Zannedilenin aksine, atom bombası yere düştüğünde patlayan bir bomba değilmiş. Yere düşmeden, yerden yüksek bir noktada patlıyor ve etrafa en büyük zararı, oluşturduğu yıkımdan ziyade, yaydığı yüksek ısı ve radyasyon. Öyle bir ısı ki, evlerin çatılarındaki kiremitler dahi erimiş. Burada, köşelere konulmuş eriyik kiremit ve tuğlaları görebilirsiniz. Zaten anıt olarak bırakılmış bu bina da (hastane), atom bombasının etkisini çok net gösteriyor. Yıkımdan ziyade, çatıları dahi eriten bir sıcaklık oluşmuş. Bombanın atıldığı ilk gün, açıkta kalan tüm insanlar, bu cehennem sıcağında yanarak ölmüşler. Evlerin içinde olanlar da ısıdan etkilenmiş ve ölmüşler. Ancak bodrum katındakiler ve patlama alanının periferisinde kalanlar hayatta kalabilmiş ilk gün. Onlar da yayılan radyasyon nedeniyle, doku bozulması sonucunda, kimi kan kusarak, kimi de sindirim sistemi rahatsızlıklarıyla ilerleyen ilk haftada ölmüşler. Hayatta kalan görgü tanıkları da var. Onların hikayelerini bu müzede bulabilmek mümkün.

Hiroshima, Japonya'da batıdaki en uç noktamız. Buradan sonra tekrar Tokyo'ya, doğuya dönüş başlıyor. Fakat bir farkla; güneydeki adalar üzerinden Osaka'ya gideceğiz ve oradan yine güneyden Yokohama üzerinden devam ederek Tokyo'ya ulaşacağız.

Hiroshima'dan ayrıldıktan sonra adalara geçişte kullanılan, dünyanın en uzun çift katlı köprülerine geliyoruz. Haritadan da anlaşılacağı üzere, burası yaklaşık 10 köprüden oluşan bir geçiş. Köprülerde geçen süre, ortalama 20 dakika. Mükemmel bir manzara var. Bir tarafta okyanus, diğer tarafta Japon iç denizi var.
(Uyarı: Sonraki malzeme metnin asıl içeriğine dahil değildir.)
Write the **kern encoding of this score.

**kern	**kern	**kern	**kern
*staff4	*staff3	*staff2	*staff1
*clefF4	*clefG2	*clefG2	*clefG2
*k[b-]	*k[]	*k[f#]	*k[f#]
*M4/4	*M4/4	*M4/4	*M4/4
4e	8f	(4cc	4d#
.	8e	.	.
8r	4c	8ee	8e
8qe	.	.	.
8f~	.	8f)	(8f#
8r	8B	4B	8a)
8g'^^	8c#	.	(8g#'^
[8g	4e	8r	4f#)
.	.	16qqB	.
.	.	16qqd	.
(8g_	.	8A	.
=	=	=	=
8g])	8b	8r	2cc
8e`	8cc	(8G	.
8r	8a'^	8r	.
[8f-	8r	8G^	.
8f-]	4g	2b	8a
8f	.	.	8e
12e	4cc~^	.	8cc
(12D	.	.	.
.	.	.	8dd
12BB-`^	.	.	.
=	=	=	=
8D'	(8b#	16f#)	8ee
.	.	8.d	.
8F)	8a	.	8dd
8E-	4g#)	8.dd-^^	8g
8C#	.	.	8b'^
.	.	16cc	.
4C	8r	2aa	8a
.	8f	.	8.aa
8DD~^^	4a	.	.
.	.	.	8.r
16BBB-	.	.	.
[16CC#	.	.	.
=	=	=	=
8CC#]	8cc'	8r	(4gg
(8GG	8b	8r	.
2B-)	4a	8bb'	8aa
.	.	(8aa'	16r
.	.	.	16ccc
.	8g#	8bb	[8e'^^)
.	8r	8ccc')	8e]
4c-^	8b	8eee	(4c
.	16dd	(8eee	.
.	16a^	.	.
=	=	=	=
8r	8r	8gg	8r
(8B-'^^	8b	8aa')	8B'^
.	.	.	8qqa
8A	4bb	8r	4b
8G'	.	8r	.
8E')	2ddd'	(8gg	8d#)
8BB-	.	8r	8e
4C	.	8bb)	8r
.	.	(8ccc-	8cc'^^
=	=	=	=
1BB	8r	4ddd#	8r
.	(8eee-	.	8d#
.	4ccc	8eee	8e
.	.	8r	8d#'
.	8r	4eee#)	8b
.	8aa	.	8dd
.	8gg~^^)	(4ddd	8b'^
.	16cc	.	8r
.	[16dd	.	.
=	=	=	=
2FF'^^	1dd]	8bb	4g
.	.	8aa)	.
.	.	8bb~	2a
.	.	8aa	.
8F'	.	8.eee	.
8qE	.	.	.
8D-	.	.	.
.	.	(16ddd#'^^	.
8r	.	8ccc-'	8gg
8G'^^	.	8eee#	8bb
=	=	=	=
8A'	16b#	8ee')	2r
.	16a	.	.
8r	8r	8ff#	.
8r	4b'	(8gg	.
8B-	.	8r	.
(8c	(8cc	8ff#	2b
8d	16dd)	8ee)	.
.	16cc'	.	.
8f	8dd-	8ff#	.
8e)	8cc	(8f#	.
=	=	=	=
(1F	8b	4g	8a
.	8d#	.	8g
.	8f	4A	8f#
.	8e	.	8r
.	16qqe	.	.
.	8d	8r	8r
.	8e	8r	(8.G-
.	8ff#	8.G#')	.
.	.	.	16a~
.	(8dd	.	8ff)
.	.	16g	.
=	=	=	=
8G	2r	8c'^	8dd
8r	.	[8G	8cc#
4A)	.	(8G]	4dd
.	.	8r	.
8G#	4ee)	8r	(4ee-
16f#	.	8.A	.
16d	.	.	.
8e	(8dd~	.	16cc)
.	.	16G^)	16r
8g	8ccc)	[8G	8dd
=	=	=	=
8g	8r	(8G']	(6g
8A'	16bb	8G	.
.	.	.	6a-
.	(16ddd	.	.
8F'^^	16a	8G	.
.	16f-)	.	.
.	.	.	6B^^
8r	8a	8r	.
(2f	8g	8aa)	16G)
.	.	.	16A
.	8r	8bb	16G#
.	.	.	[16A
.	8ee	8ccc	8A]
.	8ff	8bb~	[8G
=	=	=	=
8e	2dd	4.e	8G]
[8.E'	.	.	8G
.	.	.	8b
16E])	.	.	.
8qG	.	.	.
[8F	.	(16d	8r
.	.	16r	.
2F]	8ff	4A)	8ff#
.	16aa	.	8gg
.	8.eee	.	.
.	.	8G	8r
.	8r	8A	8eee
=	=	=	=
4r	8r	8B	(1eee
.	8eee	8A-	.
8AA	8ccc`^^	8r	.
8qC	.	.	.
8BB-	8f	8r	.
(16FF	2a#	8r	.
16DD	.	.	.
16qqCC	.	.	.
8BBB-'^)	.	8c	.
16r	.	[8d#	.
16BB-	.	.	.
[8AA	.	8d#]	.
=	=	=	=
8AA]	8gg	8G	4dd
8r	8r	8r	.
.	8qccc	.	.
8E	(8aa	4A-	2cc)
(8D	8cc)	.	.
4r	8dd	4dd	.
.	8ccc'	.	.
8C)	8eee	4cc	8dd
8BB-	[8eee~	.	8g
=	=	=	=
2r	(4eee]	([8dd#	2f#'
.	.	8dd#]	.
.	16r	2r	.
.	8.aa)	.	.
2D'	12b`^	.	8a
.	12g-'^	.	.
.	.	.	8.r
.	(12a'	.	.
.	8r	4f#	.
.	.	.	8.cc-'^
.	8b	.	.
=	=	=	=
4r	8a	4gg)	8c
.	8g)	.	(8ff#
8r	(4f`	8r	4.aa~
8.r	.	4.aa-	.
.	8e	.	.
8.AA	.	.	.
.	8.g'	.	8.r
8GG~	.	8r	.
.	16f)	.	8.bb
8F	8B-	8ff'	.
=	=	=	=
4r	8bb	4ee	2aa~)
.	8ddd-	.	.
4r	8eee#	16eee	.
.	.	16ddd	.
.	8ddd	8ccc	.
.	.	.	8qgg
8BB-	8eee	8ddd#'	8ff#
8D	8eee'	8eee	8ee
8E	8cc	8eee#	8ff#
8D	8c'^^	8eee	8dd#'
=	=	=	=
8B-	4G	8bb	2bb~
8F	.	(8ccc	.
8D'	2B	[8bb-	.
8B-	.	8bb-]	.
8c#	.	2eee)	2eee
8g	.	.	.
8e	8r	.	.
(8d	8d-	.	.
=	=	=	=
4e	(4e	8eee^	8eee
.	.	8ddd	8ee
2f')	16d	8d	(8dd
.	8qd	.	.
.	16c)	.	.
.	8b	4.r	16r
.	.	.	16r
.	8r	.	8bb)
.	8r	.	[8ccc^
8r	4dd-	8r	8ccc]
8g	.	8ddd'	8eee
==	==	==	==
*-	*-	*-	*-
Varış noktamız ise Marugame şehri. Burada da Marugame kalesi ziyaret etmeyi planlıyoruz. Köprüleri iki katlı yapmışlar. Alt katta demiryolu, üst katta ise karayolu mevcut. Tasarım ve mimari açısından, askı kuleleri ve kedi halatları ile bir nebze olsun bize Boğaz ve FSM köprülerini andırdı. Fakat uzunluk olarak muazzam bir köprü serisi... Daha büyüğünü görmedim. Bir gün yolumuz San Francisco'daki Golden Bridge'e düşecek olursa, o zaman tekrar bir kıyas yapacağım.

Köprüleri geçtikten hemen sonra güneydeki adalarda ilk durağımız olan Marugame'ye geliyoruz. Burada konaklamak için hazırlıklarımızı yapıyoruz. Daha sonra bir şehir turu yapıyoruz. Akşam hava daha henüz kararmış olmasına rağmen, koskoca sokakları bomboş görünce biraz ürperiyoruz. Caddelerdeki görüntü tam olarak "I am Legend" filmindeki gibi, karantinaya alınmış ve sonrasında kimselerin kalmadığı bir Manhattan şehrini andırıyor. Eğer bir kıyamet filmi çekilecekse, bence bu şehir akşam saatinde en uygun film seti olur. Bomboş caddelerde gezindikten sonra biraz da ürperdikten sonra, bir market buluyoruz. Yiyecek birşeyler için alışveriş yaparken hep merak ettiğimiz bir tabelayla karşılaşıyoruz. "Pachinko & Slot". Hep uzaktan görüp de gitmediğimiz bir tebala bu. Marketin alt katına giden merdivenden iniyoruz ve ışıklarla dolu, capcanlı, gürültülü mü gürültülü, bir atari salonunu andıran mekana giriyoruz. Meğer "Pachinko & Slot" bir kumarhane Frenchising'i imiş. Girdiğimiz yer de bir kumarhane... Sokaklarda kimseyi bulamazken, burası tam aksine insan kaynıyor. Sanki şehrin tüm insanları, bugün tüm slot makineleri 1'e 10 kazandırıyormuşçasına buraya akın etmiş gibi... Çok şaşırıyoruz. Bilmeden bir kumarhaneye girmiş olmanın verdiği şaşkınlıkla biraz dolandıktan sonra hemen çıkışa yöneliyoruz. Zira, kumarhane kültürümüz hiç yok, nasıl davranılması gerektiğini ve kendine özgü kurallarını bilmediğimiz için, yanlış birşey yapmamak adına (ki yanımızda koca koca fotoğraf makinelerimiz var, çoğu kumarhanede foto yasaktır) hızlıca çıkışa yönelip ayrılıyoruz. Zaten etrafta Samurai modunda dolaşan, ajan/güvenlik görevlisi kulaklıklarıyla ortalığı kolaçan eden insanlar görünce, kumarhaneyi bir anda teğet geçmemiz gerektiğini düşünüyor ve uzaklaşıyoruz. Sonra tekrar kalacağımız yere gidiyor ve yarın Marugame kalesini gezmek üzere istarahatimize başlıyoruz.